Через несколько минут общения «по фене» раввин протянул Филе руку.

— Так вы серьезный мужчина. Я даже не могу спрашивать, что за товар вы везете… Контрабанда в говне — это гениально! Граф Монте-Кристо рядом с вам просто ребенок.


***


Зато на таможне спросили. Долго и с пристрастием.

Пока Филя дожидался багаж (сумку и веники) сало окончательно расплавилось, а крошево развонялось. Из-под крышки на белоснежный кафель стекала зелено-бурая масса крошева с оранжевыми кусками мелкорубленой моркови. Уже на полу она продолжала пузыриться и вздрагивать, как живая. Процесс брожения ускорился: в тени было +35 по Цельсию.

Очередь на досмотр двигалась медленно. На израильской границе к этой процедуре отношение очень серьезное. Вокруг Фили быстро образовалось пустое пространство. После того, как проходившая мимо женщина пробормотала: «Ужас! Это же просто Чернобыль!», Филя понял значение слов «зона отчуждения».

Выручил его раввин. Напевая хорошо поставленным оперным баритоном «С одесского кичмана сорвались три жигана….», он прошел мимо очереди и что-то на иврите сказал пограничникам, показав на Филю рукой со «слоном».

Пограничник махнул Филе стволом автомата.

Сумку и самого Филю обшмонали быстро. Раскрыв баул, пограничник озадаченно спросил:

— Зачем вы везете эти… сухие деревья?

— Как зачем? Это же веники!

— Веники? И как ими подметают?

— Ими не подметают. Ими парятся.

Пограничник говорил по-русски с латиноамериканским акцентом. Это был явно не русский еврей.

— Что делают?

— Парятся. Ну, мы ходим в баню и там друг друга этими вениками парим.

Подошли еще двое в форме и стали озадаченно рассматривать «сухие деревья».

— Что есть «парим»? Объясните!

У этого акцент был немецкий.

Филя растерянно оглянулся. Раввин уже ушел, и помочь ему объясниться с этими тупыми было некому.

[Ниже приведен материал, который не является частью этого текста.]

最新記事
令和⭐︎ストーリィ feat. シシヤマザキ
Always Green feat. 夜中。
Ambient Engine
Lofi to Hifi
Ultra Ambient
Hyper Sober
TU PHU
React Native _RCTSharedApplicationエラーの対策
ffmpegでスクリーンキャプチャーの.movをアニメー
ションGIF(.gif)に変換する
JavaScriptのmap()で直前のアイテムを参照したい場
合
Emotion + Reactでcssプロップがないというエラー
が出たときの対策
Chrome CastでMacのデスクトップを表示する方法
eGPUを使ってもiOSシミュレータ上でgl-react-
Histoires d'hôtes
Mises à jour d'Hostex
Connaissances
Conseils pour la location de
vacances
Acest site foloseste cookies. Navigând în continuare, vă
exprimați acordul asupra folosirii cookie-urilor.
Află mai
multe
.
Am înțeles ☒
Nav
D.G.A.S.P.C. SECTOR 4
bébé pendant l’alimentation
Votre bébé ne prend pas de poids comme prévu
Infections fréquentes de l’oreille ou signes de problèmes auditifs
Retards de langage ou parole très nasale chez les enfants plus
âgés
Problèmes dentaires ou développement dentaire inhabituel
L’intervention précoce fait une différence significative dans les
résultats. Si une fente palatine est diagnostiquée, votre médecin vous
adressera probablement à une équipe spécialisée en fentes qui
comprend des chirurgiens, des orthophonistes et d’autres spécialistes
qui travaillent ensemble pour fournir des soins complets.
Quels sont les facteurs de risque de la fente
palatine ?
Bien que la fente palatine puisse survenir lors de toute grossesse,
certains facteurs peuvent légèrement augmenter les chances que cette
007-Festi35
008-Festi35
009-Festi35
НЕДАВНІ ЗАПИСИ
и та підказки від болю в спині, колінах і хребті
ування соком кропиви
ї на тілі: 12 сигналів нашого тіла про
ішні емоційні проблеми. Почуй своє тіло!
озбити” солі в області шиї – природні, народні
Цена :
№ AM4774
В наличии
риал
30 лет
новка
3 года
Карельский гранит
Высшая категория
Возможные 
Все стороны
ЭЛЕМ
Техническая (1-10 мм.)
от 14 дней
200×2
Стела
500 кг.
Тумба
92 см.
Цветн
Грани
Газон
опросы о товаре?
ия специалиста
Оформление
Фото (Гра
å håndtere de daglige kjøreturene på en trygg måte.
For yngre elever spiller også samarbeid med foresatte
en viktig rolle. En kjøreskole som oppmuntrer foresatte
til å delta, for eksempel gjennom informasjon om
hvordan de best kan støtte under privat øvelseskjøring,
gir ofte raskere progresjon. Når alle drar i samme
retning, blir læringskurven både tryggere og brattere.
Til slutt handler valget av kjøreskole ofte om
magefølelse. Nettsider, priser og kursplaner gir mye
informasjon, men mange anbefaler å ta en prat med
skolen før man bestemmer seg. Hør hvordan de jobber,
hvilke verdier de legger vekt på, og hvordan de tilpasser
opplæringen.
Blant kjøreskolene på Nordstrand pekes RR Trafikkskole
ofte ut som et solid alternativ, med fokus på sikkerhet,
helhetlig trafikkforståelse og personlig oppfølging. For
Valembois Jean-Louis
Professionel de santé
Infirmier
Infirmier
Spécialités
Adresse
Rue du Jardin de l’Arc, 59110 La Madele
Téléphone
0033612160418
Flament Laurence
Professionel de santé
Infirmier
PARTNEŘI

Как может нормальный взрослый мужчина не знать, что такое русская баня?

— Давайте, я покажу.

Филя вытащил один веник, встряхнул его, развернул ближайшего солдата и слегка хлопнул его по спине.

— Шайзе! — по-немецки крикнул солдат и отпрыгнул, срывая с плеча «галил».

Третий пограничник, судя по смуглому тонкому лицу и активной жестикуляции в прошлом итальянец, засмеялся, разрядив обстановку.

— Флагелляцио! — поставил он диагноз и что-то быстро затараторил на иврите. Немец опустил автомат, латинос брезгливо сморщился.

«Куда я попал, — тоскливо думал Филя, — гребаный интернационал. Наши евреи лучше». Он демонстративно похлопал сухим веником собственное тело, изображая на лице удовольствие.

— А женщин вы тоже «париться»? — с оттенком сексуального интереса поинтересовался итальянец.

— Нет. Обычно мы ходим в баню с друзьями…

— А, гомосексуализмус! — радостно засмеялся итальянец и обошел Филю по кругу, оценивающе разглядывая внушительные Филины ягодицы.

— Садо-мазо, — уважительно поставил он окончательный диагноз и ободряюще улыбнулся.

«Веселый парень, — грустно подумал Филя. — Пидор, судя по всему. Дать бы тебе в табло, пока приставать не начал».

Он стряхнул с себя березовые листья, бросил облетевший веник в общую кучу и начал завязывать баул. Пограничники не возражали.

— Вайтер! — скомандовал немец и подошел к ведру с салом. — Открывайт!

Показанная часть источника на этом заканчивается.